Use a MOSFET instead of a relay as the switch, that way the rapid switching will not be a problem.

[Benta]

Place a 470k resistor between output and non-inverting input of your 741. Hysteresis is your friend.
And don't use a 741 for single-supply circuits. 1/2 LM358 will do the job better.

[Mousam Upadhyaya]

Thanks, I was aware of it, but I have many of such Relays Laying around, and a clicking sound would be satisfying 

[Mousam Upadhyaya]

AHH, my bad I was using LM358-P, the same you suggested, I mistyped. would be helpful how 470k will help me, I'll try it shortly 

[Ian.M]

As Benta has pointedout, you need to add positive feedback round the OPAMP to provide Hysterisis so it doesn't oscillate. However I think the hystersis range should be greater than Benta's suggested 470K resistor would provide.  Ideally it should start charging if the voltage is under 12.6V (fractionally under the resting voltage of a fully charged lead acid battery) and stop when the battery voltage reaches your 14.4V end of charge setpoint.  The precise value of the feedback resistor will depend on the equivalent resistance seen at +in from your battery voltage feedback divider, but an order of magnitude greater would get you 'in the ballpark'   Adjust the feedback resistor value to get the desired hysteresis range.

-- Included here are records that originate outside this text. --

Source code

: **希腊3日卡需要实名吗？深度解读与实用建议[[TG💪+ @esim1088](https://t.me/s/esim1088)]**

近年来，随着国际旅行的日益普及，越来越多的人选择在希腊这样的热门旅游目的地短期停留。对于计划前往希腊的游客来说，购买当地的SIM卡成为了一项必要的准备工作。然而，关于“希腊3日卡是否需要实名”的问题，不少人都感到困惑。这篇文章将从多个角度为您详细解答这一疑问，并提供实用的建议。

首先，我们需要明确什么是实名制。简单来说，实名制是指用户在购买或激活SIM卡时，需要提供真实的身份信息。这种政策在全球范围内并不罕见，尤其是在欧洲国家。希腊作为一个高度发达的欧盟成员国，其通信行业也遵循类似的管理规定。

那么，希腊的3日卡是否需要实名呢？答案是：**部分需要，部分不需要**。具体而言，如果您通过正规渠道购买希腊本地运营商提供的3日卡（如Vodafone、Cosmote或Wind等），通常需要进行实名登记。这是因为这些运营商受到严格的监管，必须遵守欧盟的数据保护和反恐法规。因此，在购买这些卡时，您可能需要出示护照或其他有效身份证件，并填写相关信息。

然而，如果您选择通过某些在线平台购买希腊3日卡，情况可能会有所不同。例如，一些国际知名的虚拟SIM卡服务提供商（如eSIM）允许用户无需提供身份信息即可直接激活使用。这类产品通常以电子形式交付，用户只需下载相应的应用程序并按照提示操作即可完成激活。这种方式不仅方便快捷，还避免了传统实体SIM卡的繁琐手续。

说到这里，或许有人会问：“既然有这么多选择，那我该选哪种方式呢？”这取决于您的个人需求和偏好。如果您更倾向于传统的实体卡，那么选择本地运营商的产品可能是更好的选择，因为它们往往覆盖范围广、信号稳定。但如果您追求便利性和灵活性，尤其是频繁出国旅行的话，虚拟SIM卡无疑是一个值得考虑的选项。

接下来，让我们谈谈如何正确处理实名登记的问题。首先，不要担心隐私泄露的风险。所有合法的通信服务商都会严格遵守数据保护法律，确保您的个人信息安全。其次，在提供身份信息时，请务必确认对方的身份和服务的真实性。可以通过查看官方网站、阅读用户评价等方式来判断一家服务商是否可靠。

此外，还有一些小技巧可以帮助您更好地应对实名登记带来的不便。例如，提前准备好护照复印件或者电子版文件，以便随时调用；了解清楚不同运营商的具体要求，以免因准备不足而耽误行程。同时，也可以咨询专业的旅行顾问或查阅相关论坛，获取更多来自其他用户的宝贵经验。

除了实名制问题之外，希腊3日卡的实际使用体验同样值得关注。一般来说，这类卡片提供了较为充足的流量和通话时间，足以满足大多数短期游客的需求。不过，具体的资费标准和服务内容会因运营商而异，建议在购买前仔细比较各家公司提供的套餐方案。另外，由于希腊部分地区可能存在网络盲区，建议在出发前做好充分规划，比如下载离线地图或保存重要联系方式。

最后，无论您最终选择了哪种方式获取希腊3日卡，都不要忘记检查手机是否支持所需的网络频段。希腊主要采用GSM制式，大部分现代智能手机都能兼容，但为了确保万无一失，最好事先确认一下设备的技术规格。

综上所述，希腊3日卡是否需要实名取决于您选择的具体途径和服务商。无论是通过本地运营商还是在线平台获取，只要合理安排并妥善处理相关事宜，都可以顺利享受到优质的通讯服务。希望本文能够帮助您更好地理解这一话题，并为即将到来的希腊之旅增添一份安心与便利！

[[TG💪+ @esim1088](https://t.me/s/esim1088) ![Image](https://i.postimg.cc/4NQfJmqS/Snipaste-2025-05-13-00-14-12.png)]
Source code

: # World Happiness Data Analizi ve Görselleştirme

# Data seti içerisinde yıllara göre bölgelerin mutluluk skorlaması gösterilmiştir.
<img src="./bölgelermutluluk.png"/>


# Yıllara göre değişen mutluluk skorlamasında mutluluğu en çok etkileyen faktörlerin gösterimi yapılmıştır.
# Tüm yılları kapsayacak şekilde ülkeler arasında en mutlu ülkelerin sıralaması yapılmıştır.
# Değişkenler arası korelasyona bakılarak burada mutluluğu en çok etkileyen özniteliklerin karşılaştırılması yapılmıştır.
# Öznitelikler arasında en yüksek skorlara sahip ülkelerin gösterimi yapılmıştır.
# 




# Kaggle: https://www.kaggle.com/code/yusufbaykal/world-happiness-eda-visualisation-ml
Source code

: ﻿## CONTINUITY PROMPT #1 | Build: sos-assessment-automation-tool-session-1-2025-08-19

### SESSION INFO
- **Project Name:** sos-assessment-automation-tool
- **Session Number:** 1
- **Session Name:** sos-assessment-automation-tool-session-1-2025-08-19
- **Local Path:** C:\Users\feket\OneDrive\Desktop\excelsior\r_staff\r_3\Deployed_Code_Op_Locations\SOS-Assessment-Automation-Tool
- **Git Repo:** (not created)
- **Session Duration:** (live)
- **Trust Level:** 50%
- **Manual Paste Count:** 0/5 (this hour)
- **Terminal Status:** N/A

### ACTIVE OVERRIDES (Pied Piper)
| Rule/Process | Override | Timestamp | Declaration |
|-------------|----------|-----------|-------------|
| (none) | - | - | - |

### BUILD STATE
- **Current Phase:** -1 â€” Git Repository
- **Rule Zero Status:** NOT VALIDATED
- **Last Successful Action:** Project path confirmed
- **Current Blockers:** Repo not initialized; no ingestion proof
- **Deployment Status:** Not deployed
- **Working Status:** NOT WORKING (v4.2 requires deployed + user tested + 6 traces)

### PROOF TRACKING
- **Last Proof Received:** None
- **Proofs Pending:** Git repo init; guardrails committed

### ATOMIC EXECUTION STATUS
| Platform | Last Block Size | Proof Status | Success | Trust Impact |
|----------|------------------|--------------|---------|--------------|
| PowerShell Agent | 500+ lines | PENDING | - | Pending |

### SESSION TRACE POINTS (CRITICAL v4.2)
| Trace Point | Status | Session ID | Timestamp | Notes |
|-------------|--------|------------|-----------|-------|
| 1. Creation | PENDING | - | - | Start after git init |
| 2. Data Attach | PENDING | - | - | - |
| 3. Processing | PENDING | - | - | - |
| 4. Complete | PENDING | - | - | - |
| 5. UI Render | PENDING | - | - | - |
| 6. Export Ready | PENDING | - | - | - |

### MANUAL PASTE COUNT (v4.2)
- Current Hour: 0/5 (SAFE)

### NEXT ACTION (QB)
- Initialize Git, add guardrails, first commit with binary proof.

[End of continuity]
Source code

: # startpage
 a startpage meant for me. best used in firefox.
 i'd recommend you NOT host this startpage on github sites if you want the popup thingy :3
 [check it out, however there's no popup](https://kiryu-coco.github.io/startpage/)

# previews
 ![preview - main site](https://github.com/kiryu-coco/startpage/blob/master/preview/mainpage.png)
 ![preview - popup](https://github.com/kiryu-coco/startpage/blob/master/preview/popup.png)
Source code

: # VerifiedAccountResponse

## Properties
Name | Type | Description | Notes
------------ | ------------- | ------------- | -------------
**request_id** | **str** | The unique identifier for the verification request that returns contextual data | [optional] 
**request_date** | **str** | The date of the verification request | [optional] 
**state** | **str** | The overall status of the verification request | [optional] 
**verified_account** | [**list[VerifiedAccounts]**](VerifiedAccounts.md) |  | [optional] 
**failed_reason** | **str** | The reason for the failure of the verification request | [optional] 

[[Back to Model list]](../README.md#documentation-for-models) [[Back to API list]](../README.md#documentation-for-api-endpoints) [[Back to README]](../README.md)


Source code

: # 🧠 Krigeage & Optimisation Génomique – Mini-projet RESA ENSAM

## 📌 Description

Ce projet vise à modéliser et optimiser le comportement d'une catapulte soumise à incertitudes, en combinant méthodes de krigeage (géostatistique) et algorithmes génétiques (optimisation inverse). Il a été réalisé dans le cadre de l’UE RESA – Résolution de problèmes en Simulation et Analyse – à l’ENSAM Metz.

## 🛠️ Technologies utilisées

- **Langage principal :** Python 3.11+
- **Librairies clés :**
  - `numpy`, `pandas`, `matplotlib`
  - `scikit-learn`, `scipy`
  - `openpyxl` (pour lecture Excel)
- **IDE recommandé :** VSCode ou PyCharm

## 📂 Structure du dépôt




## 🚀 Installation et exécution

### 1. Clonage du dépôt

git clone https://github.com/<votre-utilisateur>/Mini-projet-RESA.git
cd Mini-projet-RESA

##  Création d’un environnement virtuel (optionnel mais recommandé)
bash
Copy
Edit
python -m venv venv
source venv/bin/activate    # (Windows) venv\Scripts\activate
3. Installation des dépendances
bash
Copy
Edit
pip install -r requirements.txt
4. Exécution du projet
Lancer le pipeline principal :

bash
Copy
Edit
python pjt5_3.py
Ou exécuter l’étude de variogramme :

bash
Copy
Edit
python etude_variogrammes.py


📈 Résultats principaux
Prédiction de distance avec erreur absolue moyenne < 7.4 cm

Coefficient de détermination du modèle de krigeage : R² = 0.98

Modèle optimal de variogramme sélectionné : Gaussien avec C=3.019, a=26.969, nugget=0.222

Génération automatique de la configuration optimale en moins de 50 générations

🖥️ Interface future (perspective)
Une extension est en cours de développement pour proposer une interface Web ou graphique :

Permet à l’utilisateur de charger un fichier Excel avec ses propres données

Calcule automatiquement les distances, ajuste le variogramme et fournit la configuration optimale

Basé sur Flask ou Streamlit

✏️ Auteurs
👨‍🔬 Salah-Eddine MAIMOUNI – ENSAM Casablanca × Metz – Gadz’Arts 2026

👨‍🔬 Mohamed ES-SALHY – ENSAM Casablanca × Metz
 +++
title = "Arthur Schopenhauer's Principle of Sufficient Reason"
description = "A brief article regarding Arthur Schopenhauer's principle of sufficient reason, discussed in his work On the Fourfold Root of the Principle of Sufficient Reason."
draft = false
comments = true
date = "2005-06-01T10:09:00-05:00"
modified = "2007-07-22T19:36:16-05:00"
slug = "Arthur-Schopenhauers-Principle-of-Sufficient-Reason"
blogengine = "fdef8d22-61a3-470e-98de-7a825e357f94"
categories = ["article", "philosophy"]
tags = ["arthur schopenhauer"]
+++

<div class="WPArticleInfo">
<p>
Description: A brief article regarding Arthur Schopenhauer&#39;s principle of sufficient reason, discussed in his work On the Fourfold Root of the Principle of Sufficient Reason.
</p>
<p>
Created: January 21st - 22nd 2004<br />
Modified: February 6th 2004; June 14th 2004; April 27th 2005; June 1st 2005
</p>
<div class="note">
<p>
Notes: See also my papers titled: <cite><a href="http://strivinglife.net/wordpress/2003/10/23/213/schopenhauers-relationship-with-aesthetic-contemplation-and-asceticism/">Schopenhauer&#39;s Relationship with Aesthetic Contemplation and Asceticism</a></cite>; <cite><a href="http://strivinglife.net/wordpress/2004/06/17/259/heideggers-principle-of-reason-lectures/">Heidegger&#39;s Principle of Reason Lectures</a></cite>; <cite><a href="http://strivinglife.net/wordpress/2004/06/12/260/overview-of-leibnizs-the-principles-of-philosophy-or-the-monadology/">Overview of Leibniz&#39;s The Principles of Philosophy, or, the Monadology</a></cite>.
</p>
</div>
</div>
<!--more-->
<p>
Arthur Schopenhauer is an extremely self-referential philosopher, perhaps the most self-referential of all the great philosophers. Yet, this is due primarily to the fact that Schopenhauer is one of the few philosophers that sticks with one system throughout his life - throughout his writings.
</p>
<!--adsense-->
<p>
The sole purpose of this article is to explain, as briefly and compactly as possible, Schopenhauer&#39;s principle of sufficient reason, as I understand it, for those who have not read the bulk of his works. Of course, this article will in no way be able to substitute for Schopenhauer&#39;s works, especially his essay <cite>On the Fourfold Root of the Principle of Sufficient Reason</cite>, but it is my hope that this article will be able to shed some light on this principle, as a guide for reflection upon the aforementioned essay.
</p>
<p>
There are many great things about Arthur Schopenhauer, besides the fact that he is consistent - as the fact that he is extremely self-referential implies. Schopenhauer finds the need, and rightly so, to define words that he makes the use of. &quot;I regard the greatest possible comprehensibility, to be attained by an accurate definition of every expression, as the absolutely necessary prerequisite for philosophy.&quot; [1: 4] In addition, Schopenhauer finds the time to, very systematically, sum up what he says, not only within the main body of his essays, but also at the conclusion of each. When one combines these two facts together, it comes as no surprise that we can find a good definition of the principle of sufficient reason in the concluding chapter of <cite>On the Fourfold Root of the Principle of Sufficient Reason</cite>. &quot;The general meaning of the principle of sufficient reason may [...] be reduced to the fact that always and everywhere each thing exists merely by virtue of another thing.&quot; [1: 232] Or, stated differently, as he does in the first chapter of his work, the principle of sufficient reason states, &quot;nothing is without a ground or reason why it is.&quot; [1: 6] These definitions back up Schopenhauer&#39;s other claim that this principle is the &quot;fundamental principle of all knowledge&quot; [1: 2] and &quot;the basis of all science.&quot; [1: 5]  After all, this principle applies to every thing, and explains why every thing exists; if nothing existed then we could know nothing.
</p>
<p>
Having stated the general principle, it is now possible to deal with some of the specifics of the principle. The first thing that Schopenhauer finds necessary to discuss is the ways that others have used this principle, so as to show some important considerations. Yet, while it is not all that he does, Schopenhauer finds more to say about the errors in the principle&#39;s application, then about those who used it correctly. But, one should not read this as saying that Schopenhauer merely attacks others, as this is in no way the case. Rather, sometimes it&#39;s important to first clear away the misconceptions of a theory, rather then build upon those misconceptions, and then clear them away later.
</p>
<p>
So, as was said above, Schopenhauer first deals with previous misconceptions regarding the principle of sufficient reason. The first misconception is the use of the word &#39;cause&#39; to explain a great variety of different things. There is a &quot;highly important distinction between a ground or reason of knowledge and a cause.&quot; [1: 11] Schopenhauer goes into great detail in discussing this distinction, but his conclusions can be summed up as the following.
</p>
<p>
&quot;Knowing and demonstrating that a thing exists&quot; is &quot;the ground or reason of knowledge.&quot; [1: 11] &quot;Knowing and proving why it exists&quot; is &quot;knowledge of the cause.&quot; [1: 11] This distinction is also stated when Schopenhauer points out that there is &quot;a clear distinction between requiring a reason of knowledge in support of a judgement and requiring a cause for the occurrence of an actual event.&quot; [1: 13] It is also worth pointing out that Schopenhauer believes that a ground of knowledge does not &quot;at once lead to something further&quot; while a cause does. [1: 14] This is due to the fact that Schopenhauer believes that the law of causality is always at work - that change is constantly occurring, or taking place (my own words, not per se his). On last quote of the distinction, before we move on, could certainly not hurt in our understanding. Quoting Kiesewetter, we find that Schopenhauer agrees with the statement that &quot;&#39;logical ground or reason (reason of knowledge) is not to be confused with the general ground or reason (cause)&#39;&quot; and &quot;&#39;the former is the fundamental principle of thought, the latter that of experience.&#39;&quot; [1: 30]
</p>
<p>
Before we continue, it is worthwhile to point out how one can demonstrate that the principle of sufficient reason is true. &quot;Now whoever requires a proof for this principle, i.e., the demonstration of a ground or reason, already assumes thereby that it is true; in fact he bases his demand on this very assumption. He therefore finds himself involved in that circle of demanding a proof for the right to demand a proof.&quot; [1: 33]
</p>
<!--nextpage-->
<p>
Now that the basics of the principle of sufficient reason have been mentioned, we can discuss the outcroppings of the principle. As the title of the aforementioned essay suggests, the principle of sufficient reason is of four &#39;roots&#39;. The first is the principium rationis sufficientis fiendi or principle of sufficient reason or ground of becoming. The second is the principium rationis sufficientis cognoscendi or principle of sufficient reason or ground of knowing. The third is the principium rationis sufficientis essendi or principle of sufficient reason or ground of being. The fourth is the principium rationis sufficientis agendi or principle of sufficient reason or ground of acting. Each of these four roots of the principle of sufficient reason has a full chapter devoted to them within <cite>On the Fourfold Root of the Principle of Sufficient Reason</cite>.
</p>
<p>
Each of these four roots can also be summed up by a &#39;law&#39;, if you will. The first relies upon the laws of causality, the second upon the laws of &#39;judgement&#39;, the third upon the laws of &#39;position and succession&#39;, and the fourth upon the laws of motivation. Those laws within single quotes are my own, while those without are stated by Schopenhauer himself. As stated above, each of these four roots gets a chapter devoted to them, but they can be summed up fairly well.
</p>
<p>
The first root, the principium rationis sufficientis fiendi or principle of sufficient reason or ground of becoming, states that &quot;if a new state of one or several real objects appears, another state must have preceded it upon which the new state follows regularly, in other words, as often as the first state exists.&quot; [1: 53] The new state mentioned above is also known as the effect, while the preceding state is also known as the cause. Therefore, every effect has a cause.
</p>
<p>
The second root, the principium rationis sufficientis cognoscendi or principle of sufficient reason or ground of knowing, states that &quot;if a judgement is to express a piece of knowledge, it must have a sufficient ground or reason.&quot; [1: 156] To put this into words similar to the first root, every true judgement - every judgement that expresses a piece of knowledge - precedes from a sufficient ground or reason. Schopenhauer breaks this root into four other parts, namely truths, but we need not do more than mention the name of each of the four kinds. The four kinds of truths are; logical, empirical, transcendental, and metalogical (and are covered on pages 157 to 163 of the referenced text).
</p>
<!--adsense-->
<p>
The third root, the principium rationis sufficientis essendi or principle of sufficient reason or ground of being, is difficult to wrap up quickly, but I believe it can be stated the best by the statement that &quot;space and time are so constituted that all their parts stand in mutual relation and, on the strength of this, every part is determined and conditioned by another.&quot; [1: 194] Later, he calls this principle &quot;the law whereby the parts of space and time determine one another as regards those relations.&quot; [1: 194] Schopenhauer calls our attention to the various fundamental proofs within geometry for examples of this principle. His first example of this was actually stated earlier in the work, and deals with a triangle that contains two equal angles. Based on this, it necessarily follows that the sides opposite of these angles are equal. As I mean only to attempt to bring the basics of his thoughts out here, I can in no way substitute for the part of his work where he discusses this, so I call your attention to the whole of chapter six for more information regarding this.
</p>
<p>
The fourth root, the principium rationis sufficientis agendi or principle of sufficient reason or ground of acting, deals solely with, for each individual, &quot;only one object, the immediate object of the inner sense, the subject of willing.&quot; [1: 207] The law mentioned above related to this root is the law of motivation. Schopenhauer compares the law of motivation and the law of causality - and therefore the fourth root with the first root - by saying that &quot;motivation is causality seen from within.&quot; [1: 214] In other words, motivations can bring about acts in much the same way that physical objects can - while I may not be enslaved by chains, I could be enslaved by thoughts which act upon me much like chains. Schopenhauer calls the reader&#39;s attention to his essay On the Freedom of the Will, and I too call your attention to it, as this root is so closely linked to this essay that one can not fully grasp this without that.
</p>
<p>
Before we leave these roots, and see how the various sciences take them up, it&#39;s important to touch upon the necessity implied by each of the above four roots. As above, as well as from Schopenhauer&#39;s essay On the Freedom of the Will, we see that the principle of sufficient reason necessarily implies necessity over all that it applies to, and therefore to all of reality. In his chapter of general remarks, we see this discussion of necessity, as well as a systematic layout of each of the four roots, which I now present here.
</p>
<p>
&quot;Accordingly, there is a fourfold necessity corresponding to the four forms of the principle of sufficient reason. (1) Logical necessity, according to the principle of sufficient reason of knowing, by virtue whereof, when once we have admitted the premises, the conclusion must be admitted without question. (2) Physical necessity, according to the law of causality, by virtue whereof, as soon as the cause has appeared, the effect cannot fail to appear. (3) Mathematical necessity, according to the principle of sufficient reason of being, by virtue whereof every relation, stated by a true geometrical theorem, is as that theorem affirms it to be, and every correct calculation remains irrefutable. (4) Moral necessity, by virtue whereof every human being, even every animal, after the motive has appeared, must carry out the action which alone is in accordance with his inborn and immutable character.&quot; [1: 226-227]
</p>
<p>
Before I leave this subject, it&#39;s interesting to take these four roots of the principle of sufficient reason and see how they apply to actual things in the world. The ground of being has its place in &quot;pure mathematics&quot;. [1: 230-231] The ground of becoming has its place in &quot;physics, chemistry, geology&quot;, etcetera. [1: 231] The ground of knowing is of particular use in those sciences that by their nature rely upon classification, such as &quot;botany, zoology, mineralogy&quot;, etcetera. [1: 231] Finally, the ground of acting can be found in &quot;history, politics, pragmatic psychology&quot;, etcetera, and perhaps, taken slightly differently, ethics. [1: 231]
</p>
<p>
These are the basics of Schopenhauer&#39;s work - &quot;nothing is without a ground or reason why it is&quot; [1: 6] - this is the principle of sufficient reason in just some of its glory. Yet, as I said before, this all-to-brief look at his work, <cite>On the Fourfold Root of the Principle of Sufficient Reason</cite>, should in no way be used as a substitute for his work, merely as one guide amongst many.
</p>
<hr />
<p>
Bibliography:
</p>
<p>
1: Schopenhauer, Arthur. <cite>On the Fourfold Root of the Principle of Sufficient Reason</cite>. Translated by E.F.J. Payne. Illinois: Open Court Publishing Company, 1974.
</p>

Also your TL431 circuit as drawn is absolute nonsense.   Use the shunt regulator circuit from its datasheet with resistors calculated to give about 6V for your reference voltage (10K lower, 15K upper for the Adj divider should be near enough)  Use a 2K7 dropper resistor from your 15V supply to feed it, which will give about 3mA through the TL431, plenty for stable regulation.